▶ **YOUR GOAL**:
Copy every line of the material below without changing a single character.

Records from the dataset
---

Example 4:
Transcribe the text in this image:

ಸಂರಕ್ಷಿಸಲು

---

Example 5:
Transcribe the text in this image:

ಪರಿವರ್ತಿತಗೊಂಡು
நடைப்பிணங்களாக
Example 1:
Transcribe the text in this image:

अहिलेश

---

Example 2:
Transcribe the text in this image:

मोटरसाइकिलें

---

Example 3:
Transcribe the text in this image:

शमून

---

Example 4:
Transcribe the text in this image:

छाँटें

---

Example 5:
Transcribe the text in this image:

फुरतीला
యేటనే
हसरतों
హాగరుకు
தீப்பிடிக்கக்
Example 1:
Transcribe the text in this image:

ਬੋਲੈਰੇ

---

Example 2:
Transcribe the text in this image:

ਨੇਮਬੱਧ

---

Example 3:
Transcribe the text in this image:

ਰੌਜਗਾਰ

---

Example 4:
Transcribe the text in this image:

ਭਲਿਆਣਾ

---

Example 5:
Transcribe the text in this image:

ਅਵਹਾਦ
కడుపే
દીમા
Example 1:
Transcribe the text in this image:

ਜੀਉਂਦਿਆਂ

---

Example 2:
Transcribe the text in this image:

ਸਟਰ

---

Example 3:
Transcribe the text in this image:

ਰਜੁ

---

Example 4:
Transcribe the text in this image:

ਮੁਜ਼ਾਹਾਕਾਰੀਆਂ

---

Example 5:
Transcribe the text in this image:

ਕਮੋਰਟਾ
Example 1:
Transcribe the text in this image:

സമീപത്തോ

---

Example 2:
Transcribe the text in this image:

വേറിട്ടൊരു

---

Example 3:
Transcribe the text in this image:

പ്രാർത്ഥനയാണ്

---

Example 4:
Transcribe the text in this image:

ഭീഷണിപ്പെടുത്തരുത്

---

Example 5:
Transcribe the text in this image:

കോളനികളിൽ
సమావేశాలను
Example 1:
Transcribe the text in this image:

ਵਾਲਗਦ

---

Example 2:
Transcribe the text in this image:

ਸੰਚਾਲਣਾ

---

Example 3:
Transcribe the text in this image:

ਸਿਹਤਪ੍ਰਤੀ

▶ **WRITTEN SOLUTION**:
---

Example 4:
Transcribe the text in this image:

ಸಂರಕ್ಷಿಸಲು

---

Example 5:
Transcribe the text in this image:

ಪರಿವರ್ತಿತಗೊಂಡು
நடைப்பிணங்களாக
Example 1:
Transcribe the text in this image:

अहिलेश

---

Example 2:
Transcribe the text in this image:

मोटरसाइकिलें

---

Example 3:
Transcribe the text in this image:

शमून

---

Example 4:
Transcribe the text in this image:

छाँटें

---

Example 5:
Transcribe the text in this image:

फुरतीला
యేటనే
हसरतों
హాగరుకు
தீப்பிடிக்கக்
Example 1:
Transcribe the text in this image:

ਬੋਲੈਰੇ

---

Example 2:
Transcribe the text in this image:

ਨੇਮਬੱਧ

---

Example 3:
Transcribe the text in this image:

ਰੌਜਗਾਰ

---

Example 4:
Transcribe the text in this image:

ਭਲਿਆਣਾ

---

Example 5:
Transcribe the text in this image:

ਅਵਹਾਦ
కడుపే
દીમા
Example 1:
Transcribe the text in this image:

ਜੀਉਂਦਿਆਂ

---

Example 2:
Transcribe the text in this image:

ਸਟਰ

---

Example 3:
Transcribe the text in this image:

ਰਜੁ

---

Example 4:
Transcribe the text in this image:

ਮੁਜ਼ਾਹਾਕਾਰੀਆਂ

---

Example 5:
Transcribe the text in this image:

ਕਮੋਰਟਾ
Example 1:
Transcribe the text in this image:

സമീപത്തോ

---

Example 2:
Transcribe the text in this image:

വേറിട്ടൊരു

---

Example 3:
Transcribe the text in this image:

പ്രാർത്ഥനയാണ്

---

Example 4:
Transcribe the text in this image:

ഭീഷണിപ്പെടുത്തരുത്

---

Example 5:
Transcribe the text in this image:

കോളനികളിൽ
సమావేశాలను
Example 1:
Transcribe the text in this image:

ਵਾਲਗਦ

---

Example 2:
Transcribe the text in this image:

ਸੰਚਾਲਣਾ

---

Example 3:
Transcribe the text in this image:

ਸਿਹਤਪ੍ਰਤੀ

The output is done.